### Exercise input

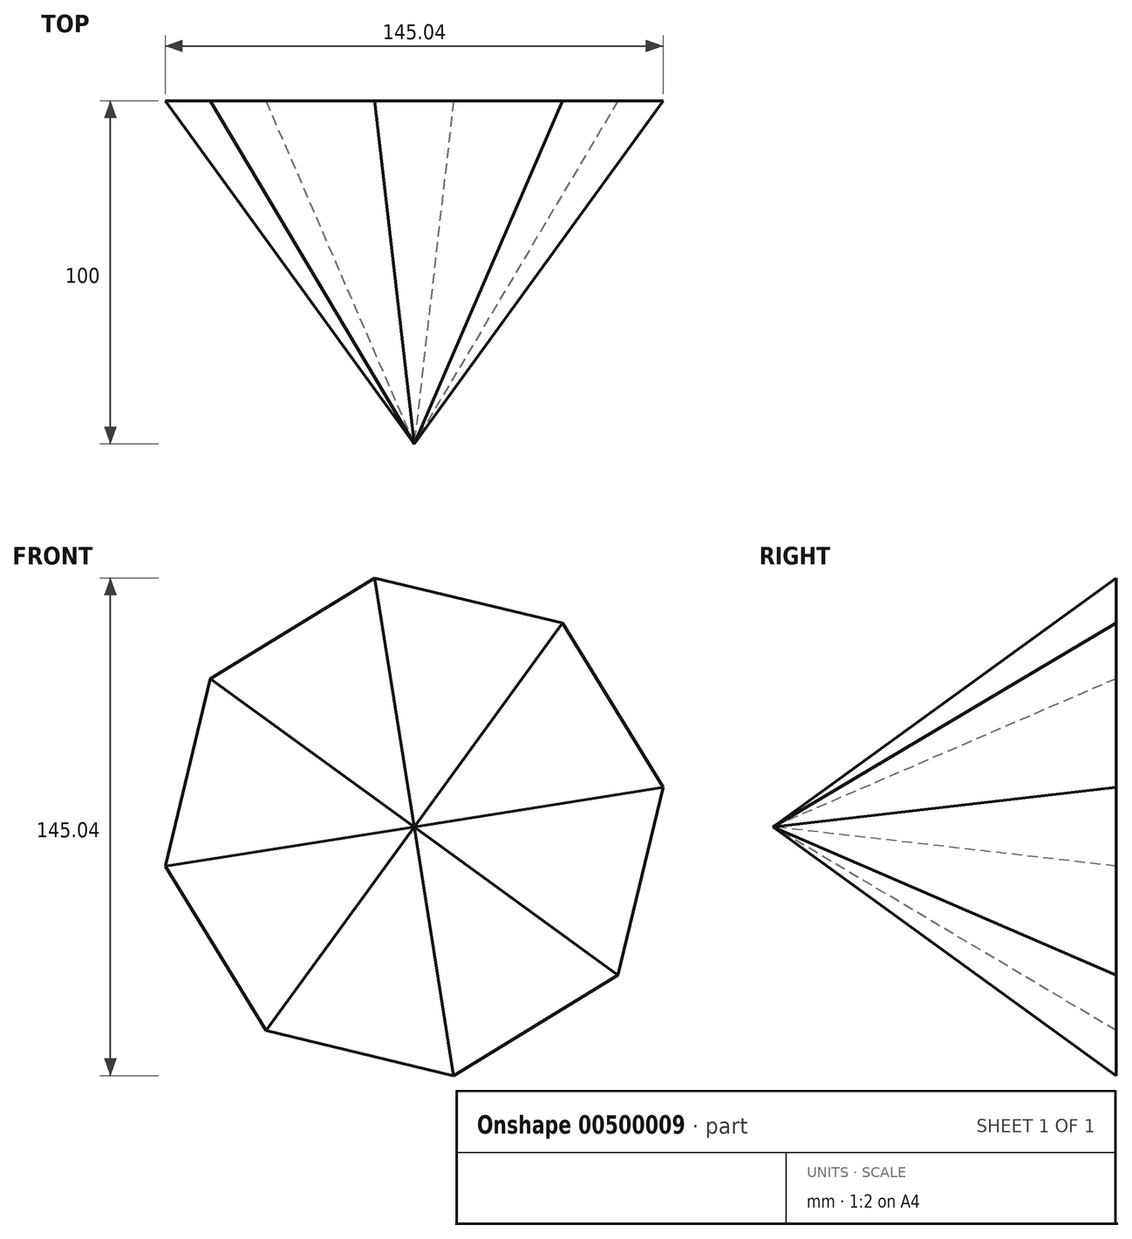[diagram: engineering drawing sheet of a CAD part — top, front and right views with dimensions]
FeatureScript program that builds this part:
annotation { "Feature Type Name" : "Feature", "Feature Type Description" : "" }
export const myFeature = defineFeature(function(context is Context, id is Id, definition is map)
    precondition{}
    {
        {
            var Q0;
            Q0=qCreatedBy(makeId("Front.planeOp"),FACE);
            var sketch = newSketch(context, id + "F0", { "sketchPlane" : qUnion([Q0])});
            skCircle(sketch, "E0.cCircle", {"center": v(0, 0) * mm, "radius": 73.42 * mm, "construction": true});
            skLineSegment(sketch, "E0.0", {"start": v(-59.39, 43.18) * mm, "end": v(-11.46, 72.52) * mm});
            skLineSegment(sketch, "E0.1", {"start": v(-11.46, 72.52) * mm, "end": v(43.18, 59.39) * mm});
            skLineSegment(sketch, "E0.2", {"start": v(43.18, 59.39) * mm, "end": v(72.52, 11.46) * mm});
            skLineSegment(sketch, "E0.3", {"start": v(72.52, 11.46) * mm, "end": v(59.39, -43.18) * mm});
            skLineSegment(sketch, "E0.4", {"start": v(59.39, -43.18) * mm, "end": v(11.46, -72.52) * mm});
            skLineSegment(sketch, "E0.5", {"start": v(11.46, -72.52) * mm, "end": v(-43.18, -59.39) * mm});
            skLineSegment(sketch, "E0.6", {"start": v(-43.18, -59.39) * mm, "end": v(-72.52, -11.46) * mm});
            skLineSegment(sketch, "E0.7", {"start": v(-72.52, -11.46) * mm, "end": v(-59.39, 43.18) * mm});
            skSolve(sketch);
        }
        {
            var Q0;
            Q0=qCreatedBy(makeId("Front.planeOp"),FACE);
            cPlane(context, id + "F1", {"entities" : qUnion([Q0]), "cplaneType" : CPlaneType.OFFSET, "offset" : 100 * mm, "width" : 150 * mm, "height" : 150 * mm});
        }
        {
            var Q0;
            Q0=qCreatedBy(id+"F1.planeOp",FACE);
            var sketch = newSketch(context, id + "F2", { "sketchPlane" : qUnion([Q0])});
            skPoint(sketch, "E1", {"position": v(0, 0) * mm});
            skSolve(sketch);
        }
        {
            var Q0;
            Q0=makeQuery(id+"F0.imprint","IMPRINT",FACE,{"disambiguationData":[TD([[makeQuery(id+"F0.imprint","IMPRINT",EDGE,{"derivedFrom":sQuery(id+"F0.wireOp",EDGE,"E0.0")}),-1.0]])]});
            var Q1;
            Q1=sQuery(id+"F2.wireOp",VERTEX,"E1");
            loft(context, id + "F3", {"sheetProfilesArray" : [{ "sheetProfileEntities" : qUnion([Q0]) }, { "sheetProfileEntities" : qUnion([Q1]) }]});
        }
    });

### Written request
Please locate each line in the rows above that contains the string "sQuery", and copy those lines in full.

### The response
            Q0=makeQuery(id+"F0.imprint","IMPRINT",FACE,{"disambiguationData":[TD([[makeQuery(id+"F0.imprint","IMPRINT",EDGE,{"derivedFrom":sQuery(id+"F0.wireOp",EDGE,"E0.0")}),-1.0]])]});
            Q1=sQuery(id+"F2.wireOp",VERTEX,"E1");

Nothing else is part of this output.